Amazon is building another smartphone. Ten years after the Fire Phone disaster-a $170 million writedown that lasted 14 months-the company is back, this time betting that AI has fundamentally changed what a mobile device should be. Codenamed "Transformer," it's being developed by a dedicated team called ZeroOne inside Amazon's devices division, led by J Allard, the former Microsoft executive behind Xbox. The difference from 2014 isn't just the product. It's the premise: instead of packing in gimmicks like 3D displays, this phone would be AI-native, synced to Alexa, potentially bypassing app stores entirely. Amazon hasn't even approached wireless carriers yet-which raises a deeper question about what this device actually is.

The Infrastructure Play

That question matters more when you look at what Amazon has been quietly building. The company has two separate satellite projects now running in the same division: Leo (Project Kuiper), its broadband network with over 7,700 satellites approved by the FCC, and Sidewalk, its mesh networking protocol that uses Echo and Ring devices to create low-bandwidth coverage.

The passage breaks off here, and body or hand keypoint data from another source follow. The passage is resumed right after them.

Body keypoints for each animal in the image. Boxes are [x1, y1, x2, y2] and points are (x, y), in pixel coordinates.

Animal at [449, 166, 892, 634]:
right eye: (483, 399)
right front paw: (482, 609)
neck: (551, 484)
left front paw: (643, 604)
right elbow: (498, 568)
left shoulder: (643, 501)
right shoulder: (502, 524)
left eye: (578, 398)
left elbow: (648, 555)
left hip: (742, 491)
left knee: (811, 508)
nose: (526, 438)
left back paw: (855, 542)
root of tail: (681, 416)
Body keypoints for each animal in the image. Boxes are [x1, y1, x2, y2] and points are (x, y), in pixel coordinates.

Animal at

A phone without carrier dependence starts to look less like a gamble and more like a natural extension of infrastructure Amazon already owns. The company is reportedly exploring both a conventional smartphone and a stripped-down "dumbphone" with minimal features-hedging its bets on what AI-first mobile actually means.

The Orbital Data Center Race Heats Up

Meanwhile, Blue Origin is placing its own hardware bet-on a massive scale. Jeff Bezos' space venture asked the FCC this week for permission to launch up to 51,600 satellites called Project Sunrise, designed to operate as orbital data centers. The idea is straightforward but radical: bypass the power and cooling constraints of Earth-bound AI infrastructure by moving compute into space. These satellites would use laser links to communicate with each other and with TeraWave, Blue Origin's previously announced 5,408-satellite broadband constellation. SpaceX fired back immediately-objecting to the filing and pointing out that Amazon (Bezos' original company, distinct from Blue Origin) had opposed SpaceX's own orbital data center application. It's a three-way fight between Bezos' companies and Musk, with Google, Axiom Space, and others circling the same opportunity. The timing is telling: as AI models grow hungrier for compute and cooling becomes the bottleneck, companies are literally reaching for space.

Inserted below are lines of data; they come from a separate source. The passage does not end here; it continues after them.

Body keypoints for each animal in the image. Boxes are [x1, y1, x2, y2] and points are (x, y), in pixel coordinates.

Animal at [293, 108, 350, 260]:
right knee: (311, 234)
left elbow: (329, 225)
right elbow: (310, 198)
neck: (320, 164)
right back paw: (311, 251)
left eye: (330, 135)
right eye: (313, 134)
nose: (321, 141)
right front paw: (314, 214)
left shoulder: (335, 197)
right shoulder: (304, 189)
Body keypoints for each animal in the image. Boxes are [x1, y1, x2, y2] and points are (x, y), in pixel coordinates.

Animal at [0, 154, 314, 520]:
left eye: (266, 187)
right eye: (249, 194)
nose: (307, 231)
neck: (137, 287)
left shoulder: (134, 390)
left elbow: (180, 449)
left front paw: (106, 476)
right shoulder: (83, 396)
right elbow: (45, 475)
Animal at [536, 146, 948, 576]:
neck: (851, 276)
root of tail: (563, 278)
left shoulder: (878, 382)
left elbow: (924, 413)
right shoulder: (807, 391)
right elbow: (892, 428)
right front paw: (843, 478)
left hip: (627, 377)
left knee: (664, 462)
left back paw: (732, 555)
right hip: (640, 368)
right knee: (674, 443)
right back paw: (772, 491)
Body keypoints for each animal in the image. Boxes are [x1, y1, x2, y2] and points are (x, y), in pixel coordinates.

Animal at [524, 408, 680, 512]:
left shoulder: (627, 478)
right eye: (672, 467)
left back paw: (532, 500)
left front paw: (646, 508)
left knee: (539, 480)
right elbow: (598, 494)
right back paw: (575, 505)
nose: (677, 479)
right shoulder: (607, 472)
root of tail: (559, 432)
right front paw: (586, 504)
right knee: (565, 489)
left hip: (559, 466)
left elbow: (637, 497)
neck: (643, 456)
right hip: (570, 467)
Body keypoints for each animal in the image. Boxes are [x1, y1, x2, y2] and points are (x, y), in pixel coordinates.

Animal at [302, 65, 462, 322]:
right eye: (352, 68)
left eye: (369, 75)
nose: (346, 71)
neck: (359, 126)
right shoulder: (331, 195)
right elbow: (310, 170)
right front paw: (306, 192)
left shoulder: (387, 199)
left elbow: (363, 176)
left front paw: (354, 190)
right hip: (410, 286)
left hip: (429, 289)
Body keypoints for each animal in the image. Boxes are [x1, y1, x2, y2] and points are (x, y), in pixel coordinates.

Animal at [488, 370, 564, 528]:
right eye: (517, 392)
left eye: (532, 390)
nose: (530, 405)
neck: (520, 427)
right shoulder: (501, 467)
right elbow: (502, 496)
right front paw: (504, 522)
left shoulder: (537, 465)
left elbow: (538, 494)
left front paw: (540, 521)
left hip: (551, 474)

In quantum research, synchronisation problems that once seemed insurmountable are cracking. A new full-mesh network called XCOM has achieved 100 picosecond synchronisation between quantum control boards-a precision that was previously unattainable without major hardware upgrades. The breakthrough matters because coordinating multiple control boards has been a key bottleneck in scaling qubit counts. With better timing, larger and more complex quantum systems become possible. Separately, researchers have used low-power lasers (just 10 picowatts) to control material vibrations in ultra-thin layers, a breakthrough that could lead to new ways of manipulating materials with light. These aren't commercial products yet, but they're signals that quantum engineering is moving past dead ends.

What ties these stories together isn't just ambition-it's a recognition that the next generation of computing infrastructure will be fundamentally different. AI needs different hardware. Quantum needs different approaches to control. Mobile needs rethinking. The companies making those bets are the ones positioning themselves for what comes next.